Hello, Silverbear here.  I'm new to this forum, but have been fooling around with old bikes for some time.  At present I have a few Schwinns and three Elgins, a 34, a 39 and one which I just purchased on ebay.  It is this "new" one I am asking help in identifying and giving a year or year range of manufacture.  There are several things which might help in identifying it... I notice the head badge is riveted in place and does not use screws as my other Elgins do.  The goose neck is distinctive as is the chain guard.  This has peaked, but not Gothic fenders.  The rear fender has holes for affixing string for a skirt/coat guard.  Seat is Troxel.
The paint is original, as is the rest of the bike so far as I know.  It must have been stored indoors as it is in generally good condition, has all spokes and they are in pretty good tension... I'm hoping they can be adjusted to be made more true.  A few more pictures will follow which may help in identifying this bike... thanks for looking.
SB


----------



## silverbear (Jan 4, 2010)

I don't seem to be able to add photos in a reply to my own thread, so will simply describe what the last photo would have shown.  The front axle is ribbed in a manner similar to the rear axle.
Many thanks for any help with this identification.  I look forward to exploring the forum and listening in to people more knowledgeable than am I.
SB


----------



## Adamtinkerer (Jan 4, 2010)

It looks like a late 37-early 38. In 38, they started using more Murray built bikes, with the flared tube ends and wishbone style rear stays on the frame, as on your bike. The only thing that seems off is the earlier style chain guard. The fall/winter 37-8 catalog page in the Elgin/JC Higgins/Hawthorne book shows a small thumnail illustration of a girls' model which appears to have this same guard, but too small to tell the frame. That's the last showing of that guard, so logic would suggest... Also, posting the serial # may help. It should be stamped on the bottom bracket, beginning with "MOD 502", a second, catalog #, and then the serial #. Anyway, nice looking ride, and welcome to the forum!!


----------



## silverbear (Jan 4, 2010)

Adamtinkerer said:


> It looks like a late 37-early 38. In 38, they started using more Murray built bikes, with the flared tube ends and wishbone style rear stays on the frame, as on your bike. The only thing that seems off is the earlier style chain guard. The fall/winter 37-8 catalog page in the Elgin/JC Higgins/Hawthorne book shows a small thumnail illustration of a girls' model which appears to have this same guard, but too small to tell the frame. That's the last showing of that guard, so logic would suggest... Also, posting the serial # may help. It should be stamped on the bottom bracket, beginning with "MOD 502", a second, catalog #, and then the serial #. Anyway, nice looking ride, and welcome to the forum!!



Thank you, Adam.
On the seat post is a decal with 502-5076.  Under the pedal crank is:  MOS 76054  I hope this is enough to pinpoint the year and model.  I have another question.  I was looking in the photos section under Elgin 2 speed and see that the axle in the picture looks the same as mine with the ridges.  I do not see a lubrication fitting, however.  Is this by chance a 2 speed?
I did a little more looking at the bike and discovered the spokes clean up nicely with no rust, pumped up the Bridgestone tires and they hold air.  I don't see any checking, but they are somewhat worn.  I'm surprised at the good condition of this bike.  Thanks again for your help as it is much appreciated.
SB


----------



## Adamtinkerer (Jan 4, 2010)

Well, 5076 corresponds to a spring '38 girls' model! It's shown and described w/a 'half chainguard', which is probably the same one that's on my 37ish Collegiate (junior badge to Elgin). Mine has the older Westfield built frame, and a matching color Elgin tank courtesy of ebay! 
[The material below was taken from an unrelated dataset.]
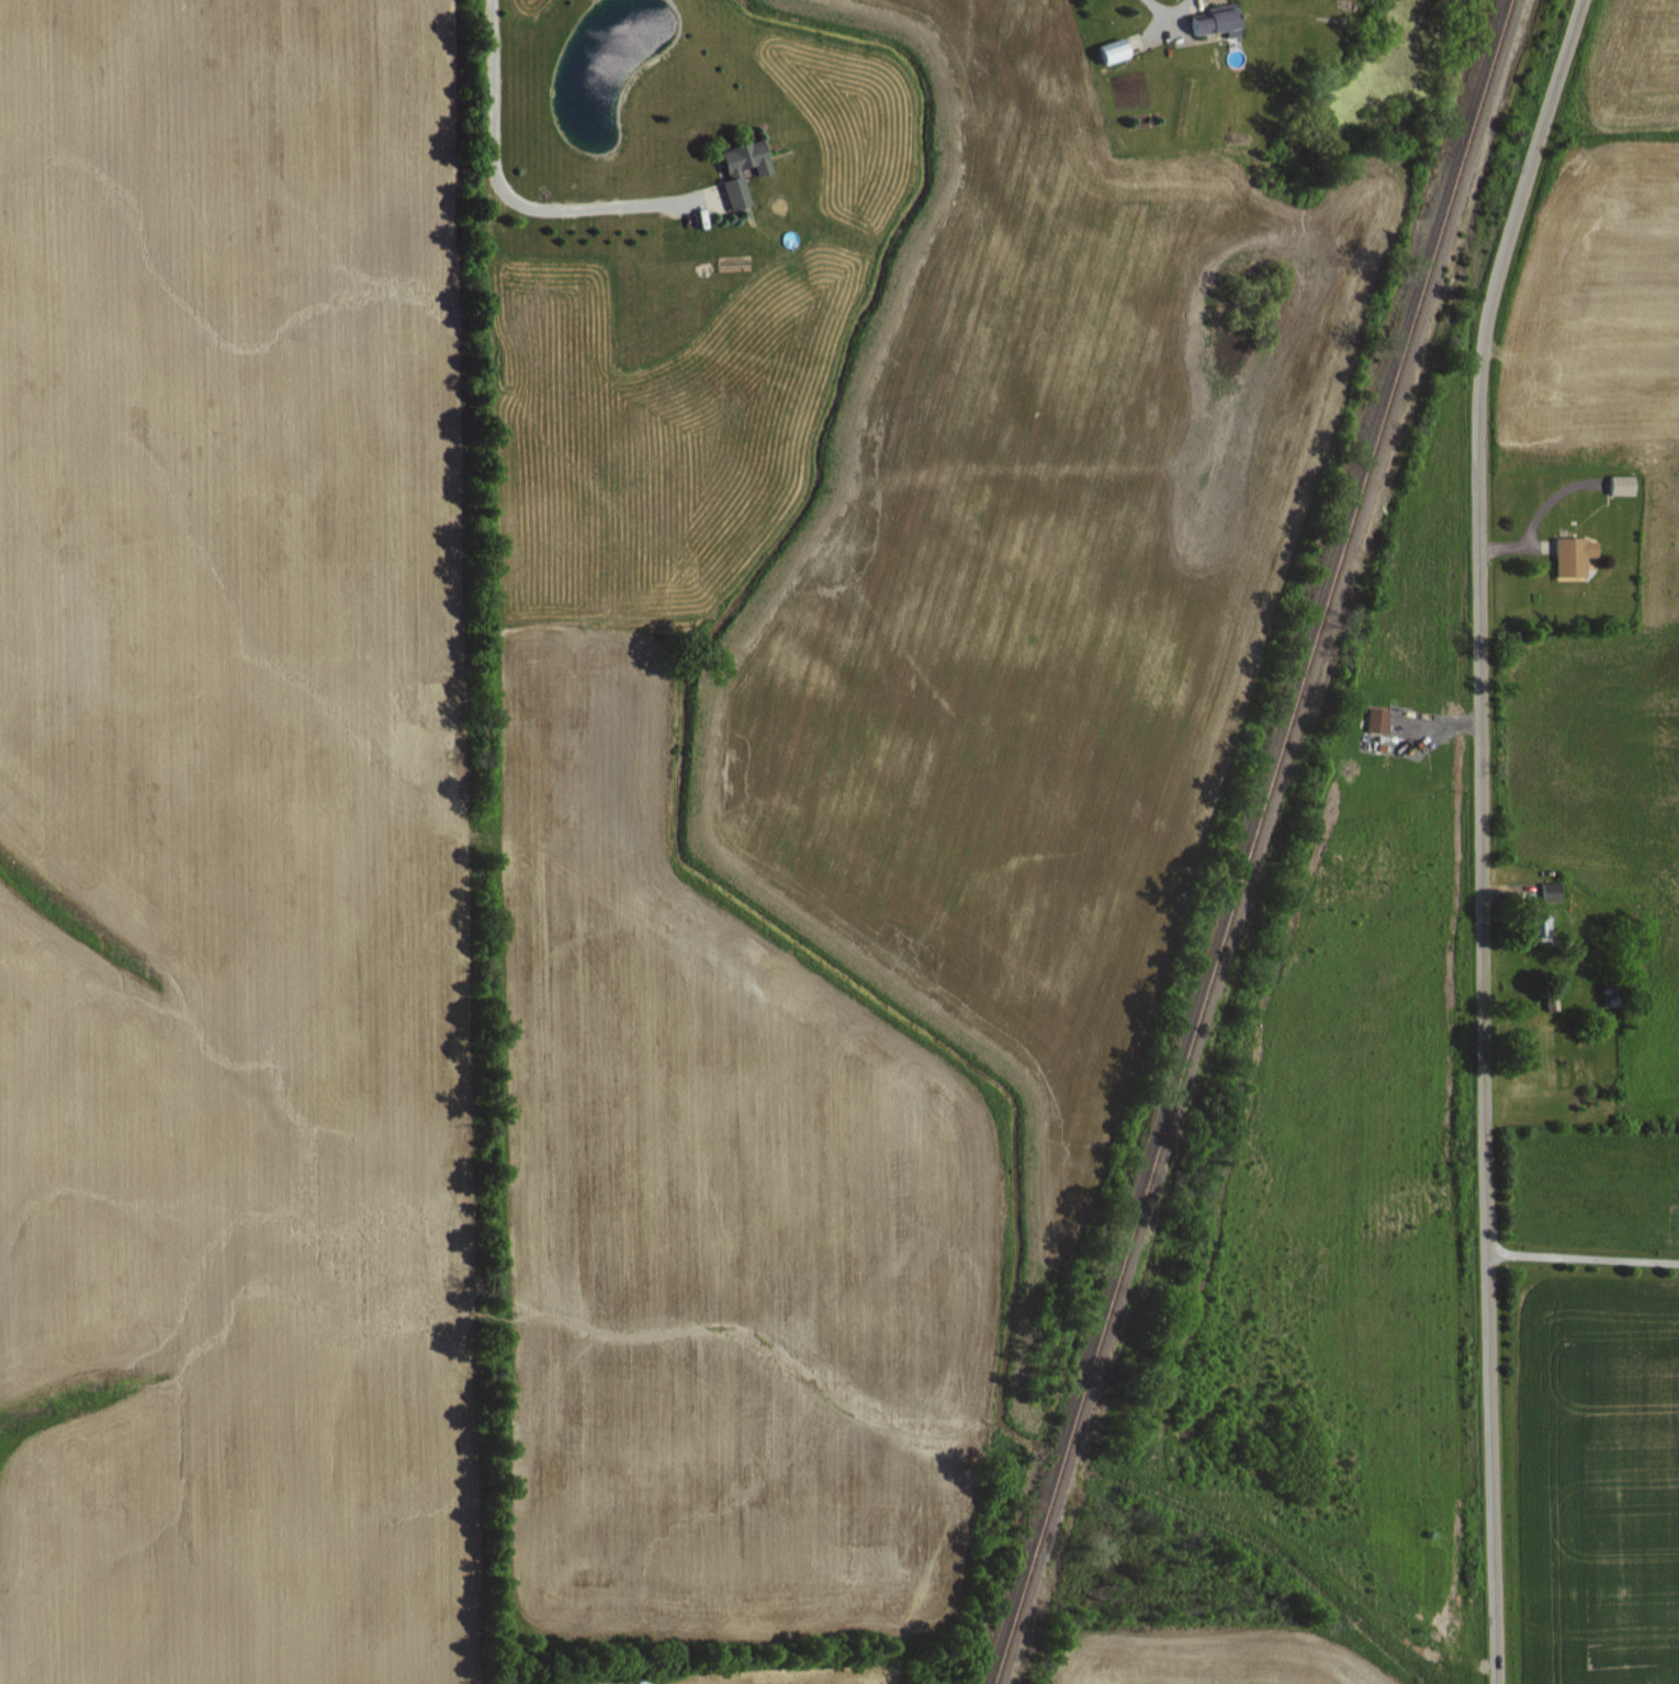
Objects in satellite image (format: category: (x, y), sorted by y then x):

 Almost all Elgins of the era featured the 'air-cooled hubs'. Yours is probably not a 2 speed, however I can't see under the chainguard. I looked at the 2 speed in the photo gallery, and I see some "extra" cogs and things ahead of the sprocket, I don't know if it's a whole different hub or not. I'll leave that to one of our experts.


----------



## silverbear (Jan 4, 2010)

Thank you Adam.  You've been very helpful.  Are you restoring your 37 or leaving it as it is?  I like the ladies models as I find them easier to mount.  I'm an old guy with partial paralysis in my feet and lower legs, so being able to step through is good.  
SB


----------



## Adamtinkerer (Jan 5, 2010)

"Are you restoring your 37 or leaving it as it is?" Like most of the bikes I have, it's on the edge. It doesn't look quite as good as it does in the pic. Maybe a partial resto, I want to get one of those home powder coat sets from Eastwood. They have a 'chrome' that looks good, I figure that'd be a LOT cheaper than rechroming small parts!! I probably won't repaint it though.


----------